How Low Can You Go?
Like a refrain they can't silence, there's a question that's simple for scientists to pose but maddeningly difficult to answer: what is life? Yes, biologists can list the qualities of being alive--the basic ability to reproduce and to derive energy from the world outside, the rudimentary ability to grow and to excrete waste. But that dry recitation is deeply unsatisfying, so much so that many people--even a few scientists--cling to the romantic idea that there must be a vital spark, something that cannot be reduced to mere biochemicals, that imbues inanimate matter with the breath of life. That notion, however, may be doomed. Researchers are on the brink of determining the minimum number of genes that life needs to live. And to really prove their case, the scientists from The Institute for Genomic Research (TIGR) might have to do what many researchers have envisioned, what some have warned about, but what only science fiction has dared: they might have to create life in a test tube.

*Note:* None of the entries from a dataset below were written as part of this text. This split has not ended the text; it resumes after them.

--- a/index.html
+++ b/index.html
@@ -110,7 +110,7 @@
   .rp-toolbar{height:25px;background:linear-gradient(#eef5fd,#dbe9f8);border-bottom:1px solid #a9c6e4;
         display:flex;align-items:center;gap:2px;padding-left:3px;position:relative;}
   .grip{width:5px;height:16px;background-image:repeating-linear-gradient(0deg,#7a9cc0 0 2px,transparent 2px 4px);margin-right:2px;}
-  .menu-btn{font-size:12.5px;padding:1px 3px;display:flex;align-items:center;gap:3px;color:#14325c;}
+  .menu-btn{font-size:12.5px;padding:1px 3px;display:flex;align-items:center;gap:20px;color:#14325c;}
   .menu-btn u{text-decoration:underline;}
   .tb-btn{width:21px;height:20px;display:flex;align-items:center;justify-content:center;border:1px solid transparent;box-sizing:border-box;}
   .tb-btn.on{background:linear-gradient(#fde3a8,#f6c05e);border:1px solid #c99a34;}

It isn't called ""tiger'' for nothing. TIGR, in Rockville, Md., has hunted down more genomes than anyone else, and once it catches sight of its prey it is relentless in pursuit. TIGR founder J. Craig Venter figured out, in the mid-1990s, a speedy way to discover the entire genetic repertoire--called the genome--of a bacterium, and last year he vowed to beat an army of government-funded scientists to the biggest quarry ever: the human genome. In the meantime, TIGR has sequenced the genomes of 11 microorganisms, including bacteria that cause syphilis, ulcers and Lyme disease. ""The question that came out of this,'' says TIGR president Claire Fraser, ""is, are all these genes essential?'' Or are some the biological equivalent of magazine blow-in cards, superfluous bits that can be pulled out without crippling the main product?

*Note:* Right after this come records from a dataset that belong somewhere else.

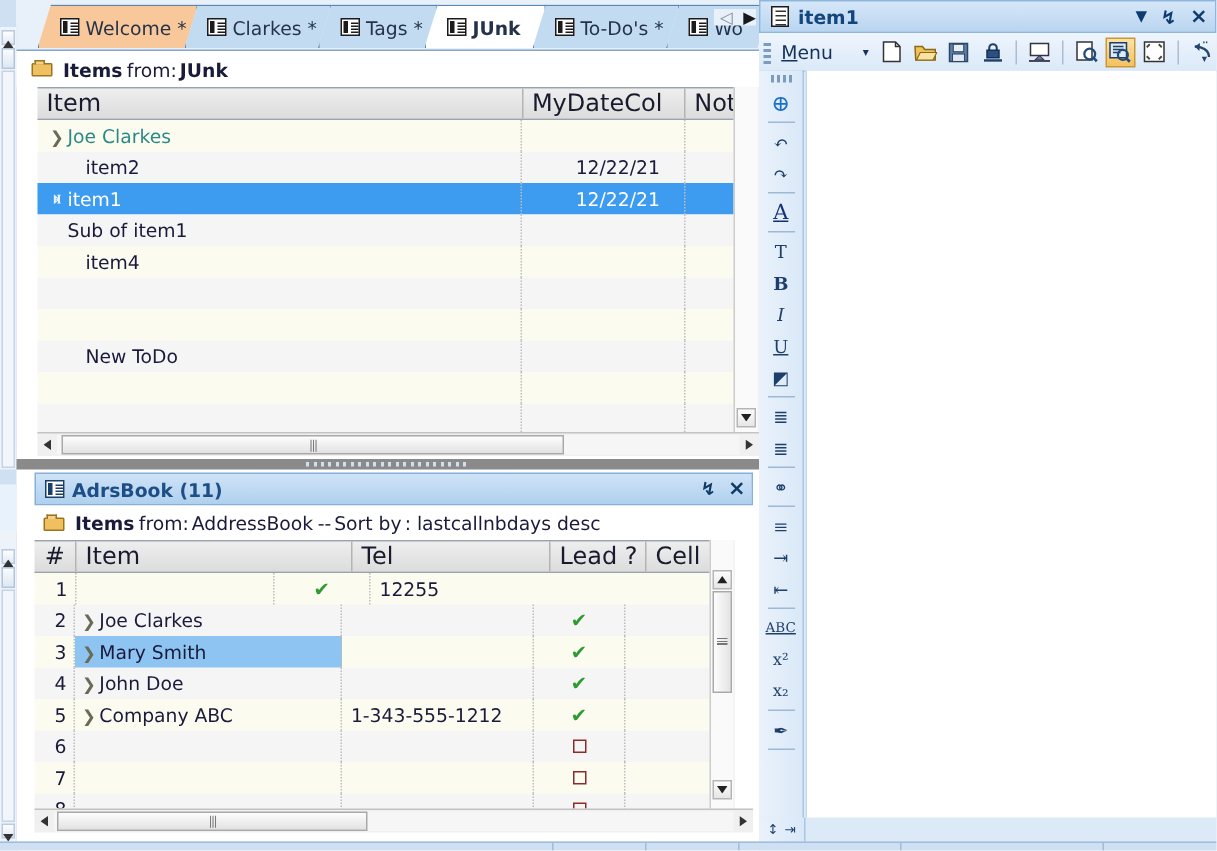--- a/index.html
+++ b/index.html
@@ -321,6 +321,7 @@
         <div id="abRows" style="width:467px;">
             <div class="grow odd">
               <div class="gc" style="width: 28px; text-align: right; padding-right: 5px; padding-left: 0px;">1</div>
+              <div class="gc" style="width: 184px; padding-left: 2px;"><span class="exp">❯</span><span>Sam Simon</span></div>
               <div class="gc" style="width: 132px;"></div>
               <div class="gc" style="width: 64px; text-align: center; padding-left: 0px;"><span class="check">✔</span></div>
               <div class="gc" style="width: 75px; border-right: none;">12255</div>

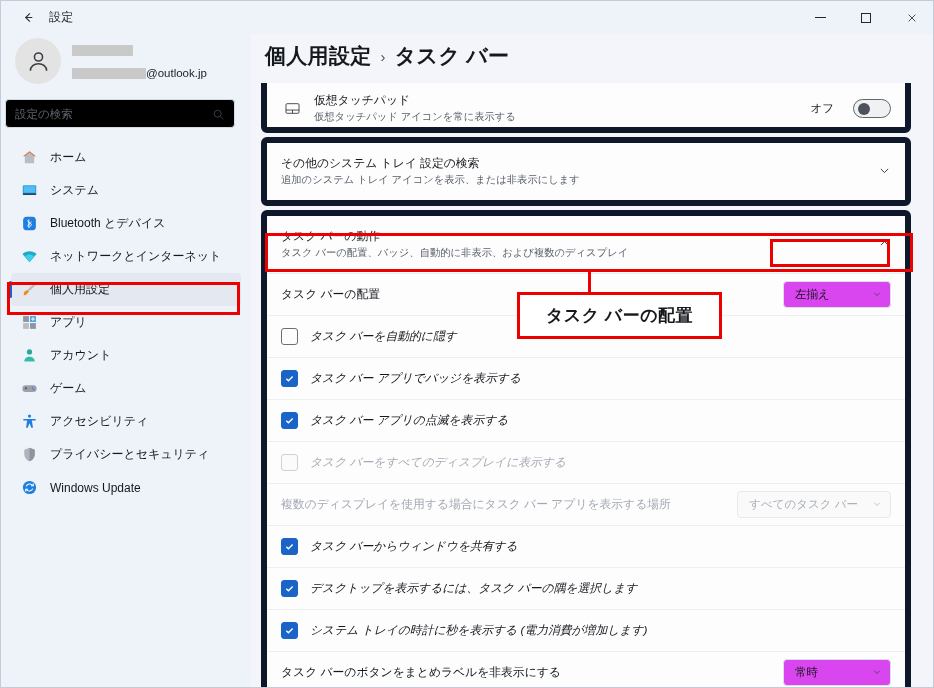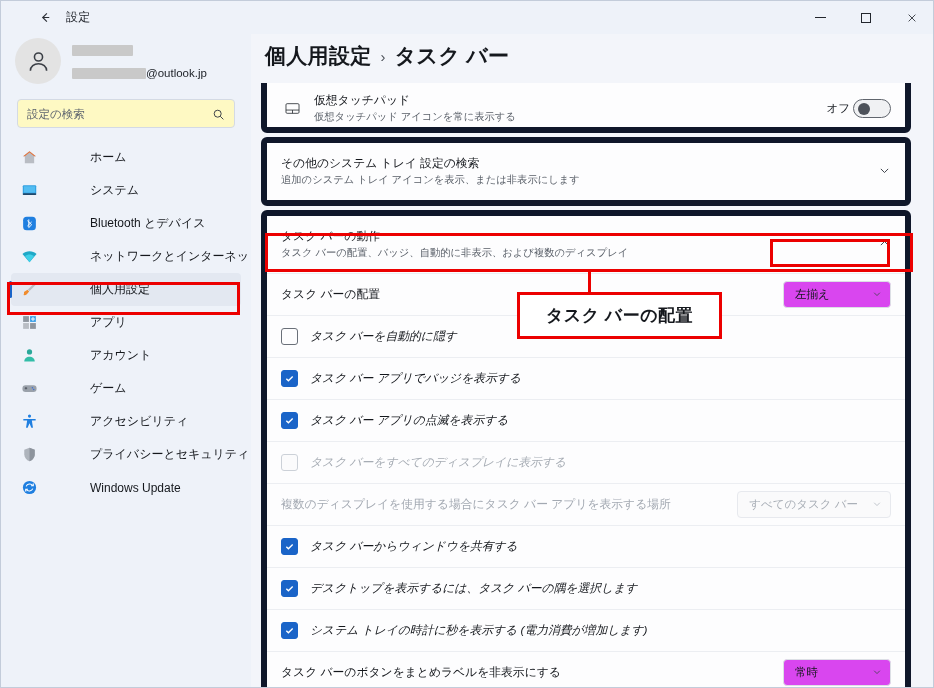--- a/index.html
+++ b/index.html
@@ -23,7 +23,6 @@
     width: 934px; height: 33px;
     display: flex; align-items: center;
     background: #eef2f9;
-    padding-left: 17px;
   }
   .tb-back {
     width: 30px; height: 24px; margin-left: 12px;

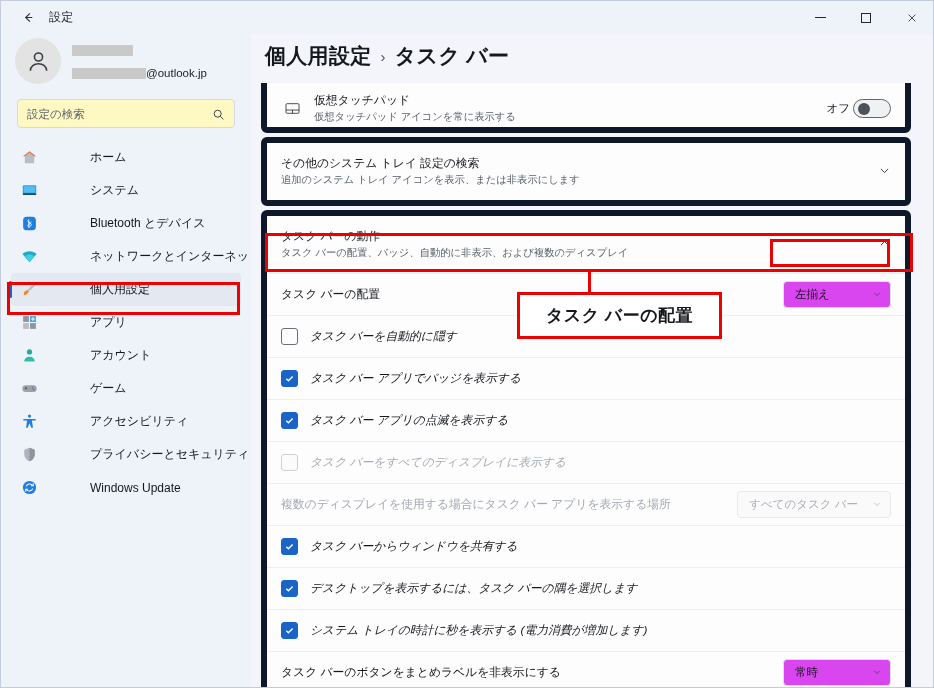--- a/index.html
+++ b/index.html
@@ -71,9 +71,9 @@
   .acct-mail { font-size: 11.5px; color: #21252b; vertical-align: middle; }
 
   .searchbox {
-    margin: 2px 16px 0 16px;
+    margin: 2px 16px 0 4px;
     height: 29px;
-    background: #fef9c3;
+    background: #000000;
     border: 1px solid #d4dae4;
     border-radius: 4px;
     display: flex; align-items: center;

To answer how many genes are enough for the most stripped-down form of life, Fraser and her team set to work on a parasite called Mycoplasma genitalium. With 470 genes, it has the smallest genome known (humans have an estimated 80,000 genes). The TIGR scientists started knocking out mycoplasma's genes: the researchers slipped, into the parasite, bits of DNA that act like a toddler sneaking onto your word processor. The rogue DNA messes up a gene so badly--inserting ""gaga'' into ""ta-ta'' to produce the incomprehensible ""tagagata,'' for instance--that the gene, like the document after the tot gets a hold of it, is destroyed. Then the scientists observed which knockouts mycoplasma survived. Under ideal lab conditions, in which mycoplasma is kept warm and well fed, TIGR discovered that about 170 of the bug's genes are superfluous. Knock 'em out, and the little guy lives on.
But just because the bug can survive without one gene doesn't mean it can live without all 170. To discover a truly ""minimal gene set'' for life, the researchers would have to string genes together, one by one. Eventually, they would reach a tipping point, where adding one more gene would turn nonliving chemicals into life itself. Struck by the prospect of venturing into ""dangerous territory,'' Venter says, ""we stopped our experiment. We thought we should have ethical input before creating life in the lab.''
They got in touch with bioethicist Arthur Caplan of the University of Pennsylvania. Caplan assembled 20 theologians, philosophers, lawyers and ethicists to ""get out in front of the science.'' They expect to issue their verdict in a few months. ""We are trying to answer whether creating life in a test tube would violate religious prohibitions, and whether it could be misused,'' Caplan says. There will likely be many minimal genomes--sets of genes that produce life--so it's not as if TIGR will uncover the formula of life. But it will probably find one formula that works. ""I think what they discover will be a threat to the view that there is some magic, secret, outside force creating this thing called life,'' Caplan says. One day a TIGR scientist will drop gene number 297 into a test tube, then number 298, then 299 . . . and presto: what was not alive a moment ago will be alive now. The creature will be as simple as life can be. But it will still be life. And humans will have made it, in an ordinary glass tube, from off-the-shelf chemicals. There will be no going back.